L’autre héritage que Sale souhaite relever est celui, plus spirituel, de considérer la Terre comme une entité vivante et sacrée : Gaea (la prononciation correcte serait dji-ah et non ga-ya). Dans cette conception métaphysique, les humains font partie d’un tout, au même titre que le reste du vivant, sans hiérarchie entre les espèces. Par conséquent, les communautés humaines agissent de façon responsable avec l’environnement dont ils ont conscience de dépendre et dont ils ne se sentent pas « maîtres et possesseurs » comme le dira plus tard Descartes.
Le paradigme industrialo-scientifique
Descartes et plus largement la révolution scientifique en Europe, que l’on fait habituellement commencer avec la mise au point du premier microscope en 1590, vont, en effet, bouleverser de façon radicale l’équilibre écologique préexistant en plaçant l’homme au-dessus de la nature. Sale décèle la trace de ce renversement de perspective dès la montée des monothéismes masculins, avec la conception de l’homme (mâle) comme une créature supérieure à tout autre (à l’image de Dieu).
La science, telle que développée à cette époque, explique Sale, produit une vision mécaniste de la planète et l’étudie comme une réalité physique séparée de celles des humains. Cette dissociation préfigure tous les abus à venir : surexploitation jusqu’à l’extinction, pollution et destruction des sols, élevage industriel, etc. : « l’effet de la technologie scientifique a été la mise à distance psychique entre l’être humain et la nature, ainsi que l’enfermement des gens dans des univers clos, d’où il leur est difficile de voir ou de comprendre les conséquences de leurs actions sur l’environnement ». En organisant, ainsi, l’ignorance des principes écologiques qui régissent la vie sur notre planète, nous avons provoqué une crise écologique qui menace aujourd’hui l’humanité toute entière. Et si, pour la première fois, la menace est globale, c’est parce que la science a été mise au service d’une organisation verticale (les Etats-Nations) et d’un marché matérialiste mondial (le capitalisme). Ainsi, non seulement, la verticalité des organisations inhibe les capacités humaines à agir localement et de façon responsable vis-à-vis de l’environnement, mais, en outre, leur taille démesurée produit un risque systémique.
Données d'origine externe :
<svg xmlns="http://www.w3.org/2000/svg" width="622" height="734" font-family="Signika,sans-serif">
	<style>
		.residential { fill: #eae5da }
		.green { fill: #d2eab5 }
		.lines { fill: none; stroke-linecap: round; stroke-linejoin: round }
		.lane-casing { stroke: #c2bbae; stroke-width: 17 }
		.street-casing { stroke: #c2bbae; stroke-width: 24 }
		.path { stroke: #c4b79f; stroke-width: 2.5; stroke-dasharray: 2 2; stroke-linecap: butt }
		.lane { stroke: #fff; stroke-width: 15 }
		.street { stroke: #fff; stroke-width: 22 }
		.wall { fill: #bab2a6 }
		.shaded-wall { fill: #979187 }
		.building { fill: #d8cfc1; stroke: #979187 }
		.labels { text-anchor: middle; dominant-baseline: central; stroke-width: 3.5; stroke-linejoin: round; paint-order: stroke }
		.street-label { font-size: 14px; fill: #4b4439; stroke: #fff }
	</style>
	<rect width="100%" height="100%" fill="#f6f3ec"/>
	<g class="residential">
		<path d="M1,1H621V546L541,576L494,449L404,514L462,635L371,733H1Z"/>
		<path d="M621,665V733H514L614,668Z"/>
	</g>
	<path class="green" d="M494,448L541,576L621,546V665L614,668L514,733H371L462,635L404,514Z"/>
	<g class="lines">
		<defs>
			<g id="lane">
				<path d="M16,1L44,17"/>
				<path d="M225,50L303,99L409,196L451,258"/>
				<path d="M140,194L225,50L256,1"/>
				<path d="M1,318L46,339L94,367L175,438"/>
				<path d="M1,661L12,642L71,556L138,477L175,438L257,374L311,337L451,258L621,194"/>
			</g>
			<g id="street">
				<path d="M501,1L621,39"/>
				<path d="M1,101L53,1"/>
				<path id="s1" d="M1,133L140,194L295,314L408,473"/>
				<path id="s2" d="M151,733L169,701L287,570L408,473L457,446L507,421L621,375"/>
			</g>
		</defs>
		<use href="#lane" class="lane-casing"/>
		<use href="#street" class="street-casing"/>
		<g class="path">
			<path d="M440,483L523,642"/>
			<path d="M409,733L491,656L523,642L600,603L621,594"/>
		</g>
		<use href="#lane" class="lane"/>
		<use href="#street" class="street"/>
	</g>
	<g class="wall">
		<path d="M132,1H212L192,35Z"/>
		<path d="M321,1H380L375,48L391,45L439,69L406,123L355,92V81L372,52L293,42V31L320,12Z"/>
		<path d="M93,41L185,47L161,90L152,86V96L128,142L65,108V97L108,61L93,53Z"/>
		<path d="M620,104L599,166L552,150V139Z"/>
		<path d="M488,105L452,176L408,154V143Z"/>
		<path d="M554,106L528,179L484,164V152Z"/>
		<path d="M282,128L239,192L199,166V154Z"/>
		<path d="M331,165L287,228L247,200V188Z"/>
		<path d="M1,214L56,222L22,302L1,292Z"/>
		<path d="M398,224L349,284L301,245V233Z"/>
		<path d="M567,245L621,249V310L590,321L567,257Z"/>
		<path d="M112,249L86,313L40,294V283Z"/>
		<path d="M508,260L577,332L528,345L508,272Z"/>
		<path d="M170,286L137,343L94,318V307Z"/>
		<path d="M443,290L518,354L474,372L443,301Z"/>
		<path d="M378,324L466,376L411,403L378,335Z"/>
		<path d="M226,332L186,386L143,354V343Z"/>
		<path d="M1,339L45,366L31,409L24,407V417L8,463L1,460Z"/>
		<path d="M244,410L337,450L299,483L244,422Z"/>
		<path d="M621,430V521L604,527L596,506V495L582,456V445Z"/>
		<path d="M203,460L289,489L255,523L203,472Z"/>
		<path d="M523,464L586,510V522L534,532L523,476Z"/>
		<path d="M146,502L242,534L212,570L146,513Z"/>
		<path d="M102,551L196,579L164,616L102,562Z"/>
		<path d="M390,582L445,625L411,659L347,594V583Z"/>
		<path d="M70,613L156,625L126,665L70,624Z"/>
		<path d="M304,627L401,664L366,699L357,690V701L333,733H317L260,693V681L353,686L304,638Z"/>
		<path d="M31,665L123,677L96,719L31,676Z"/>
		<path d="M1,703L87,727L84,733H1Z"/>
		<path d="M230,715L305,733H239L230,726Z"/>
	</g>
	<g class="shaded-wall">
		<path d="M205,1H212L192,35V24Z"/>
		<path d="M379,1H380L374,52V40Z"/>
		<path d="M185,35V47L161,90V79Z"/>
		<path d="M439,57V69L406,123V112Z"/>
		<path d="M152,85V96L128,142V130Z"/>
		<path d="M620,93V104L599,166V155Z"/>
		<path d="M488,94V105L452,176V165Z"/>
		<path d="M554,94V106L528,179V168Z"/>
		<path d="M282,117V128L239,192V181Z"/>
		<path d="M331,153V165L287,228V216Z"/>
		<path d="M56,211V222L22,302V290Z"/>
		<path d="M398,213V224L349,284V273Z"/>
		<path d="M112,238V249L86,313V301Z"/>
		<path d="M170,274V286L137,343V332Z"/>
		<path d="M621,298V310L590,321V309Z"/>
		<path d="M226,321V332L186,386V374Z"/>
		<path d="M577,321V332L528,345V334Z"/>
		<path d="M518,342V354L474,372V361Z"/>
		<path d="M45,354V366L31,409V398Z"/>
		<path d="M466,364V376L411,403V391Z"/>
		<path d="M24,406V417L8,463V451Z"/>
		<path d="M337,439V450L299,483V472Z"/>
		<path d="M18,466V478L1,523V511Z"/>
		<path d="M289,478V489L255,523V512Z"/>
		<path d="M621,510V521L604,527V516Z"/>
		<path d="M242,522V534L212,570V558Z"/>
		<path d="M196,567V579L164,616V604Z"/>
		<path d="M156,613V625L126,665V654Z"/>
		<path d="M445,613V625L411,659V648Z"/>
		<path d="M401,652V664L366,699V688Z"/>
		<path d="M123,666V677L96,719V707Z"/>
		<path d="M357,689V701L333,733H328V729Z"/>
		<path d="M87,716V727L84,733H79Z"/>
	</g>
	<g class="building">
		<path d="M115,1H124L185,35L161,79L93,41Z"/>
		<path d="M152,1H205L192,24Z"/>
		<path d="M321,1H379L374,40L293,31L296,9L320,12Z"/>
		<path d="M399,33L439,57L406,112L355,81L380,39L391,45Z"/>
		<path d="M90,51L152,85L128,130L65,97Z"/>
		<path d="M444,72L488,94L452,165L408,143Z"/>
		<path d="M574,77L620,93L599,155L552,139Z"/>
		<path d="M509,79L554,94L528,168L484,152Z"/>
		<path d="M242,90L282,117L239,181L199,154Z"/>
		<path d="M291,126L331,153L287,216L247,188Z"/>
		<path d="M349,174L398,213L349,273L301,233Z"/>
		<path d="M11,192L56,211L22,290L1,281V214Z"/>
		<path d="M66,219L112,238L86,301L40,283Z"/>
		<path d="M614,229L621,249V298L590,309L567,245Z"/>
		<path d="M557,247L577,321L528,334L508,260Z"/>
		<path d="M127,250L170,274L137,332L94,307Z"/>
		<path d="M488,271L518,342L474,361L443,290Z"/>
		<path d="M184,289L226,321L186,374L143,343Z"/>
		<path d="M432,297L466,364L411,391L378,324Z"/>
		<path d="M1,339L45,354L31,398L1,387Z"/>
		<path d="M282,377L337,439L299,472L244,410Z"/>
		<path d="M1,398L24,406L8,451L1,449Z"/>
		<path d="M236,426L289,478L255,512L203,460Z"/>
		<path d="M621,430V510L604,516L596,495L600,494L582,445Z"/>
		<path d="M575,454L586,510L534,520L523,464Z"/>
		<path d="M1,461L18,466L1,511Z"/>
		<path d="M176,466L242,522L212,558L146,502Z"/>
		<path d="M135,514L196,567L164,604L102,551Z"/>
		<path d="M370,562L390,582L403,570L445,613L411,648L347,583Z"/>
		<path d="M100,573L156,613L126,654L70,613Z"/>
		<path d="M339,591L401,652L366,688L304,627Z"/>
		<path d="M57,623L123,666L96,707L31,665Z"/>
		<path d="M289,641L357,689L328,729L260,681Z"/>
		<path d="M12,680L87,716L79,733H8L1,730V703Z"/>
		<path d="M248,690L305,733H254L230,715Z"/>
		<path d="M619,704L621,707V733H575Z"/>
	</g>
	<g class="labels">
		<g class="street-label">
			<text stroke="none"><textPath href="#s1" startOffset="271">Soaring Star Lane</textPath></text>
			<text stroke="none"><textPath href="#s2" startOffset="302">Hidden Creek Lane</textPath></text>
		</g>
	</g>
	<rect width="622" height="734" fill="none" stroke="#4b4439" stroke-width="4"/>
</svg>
Le paradigme biorégional ou comment réinscrire l’humain dans sa biosphère
Seule solution possible et réaliste pour Sale : le retour à un paradigme biorégional que l’on qualifierait aujourd’hui de biomimétique. « Pour devenir des habitants de la terre, pour réapprendre les lois de Gaea, (…), la tâche la plus cruciale est de comprendre le lieu, le lieu exact où nous vivons spécifiquement », cette connaissance du sol, des vents, de la faune et de la flore, de la capacité de charge de ses terres et de ses eaux, constitue l’essence du biorégionalisme. En effet, la « tâche biorégionale » consiste à utiliser au maximum les ressources du lieu en respectant la logique de nécessité et les principes de l’écologie qui assurent la survie de l’environnement et donc la nôtre. Selon Sale, pour y parvenir, il nous faut retrouver l’état d’esprit des grecs anciens, en pensant la Terre comme une créature vivante. Il précise, également, que cette vision originelle n’a jamais vraiment disparu des croyances populaires malgré tous les efforts de la science, des États-Nations et du capitalisme. Aussi, dans cette seconde partie, Sale s’attache à décrire ce que pourrait être la mise en œuvre d’un paradigme biorégional.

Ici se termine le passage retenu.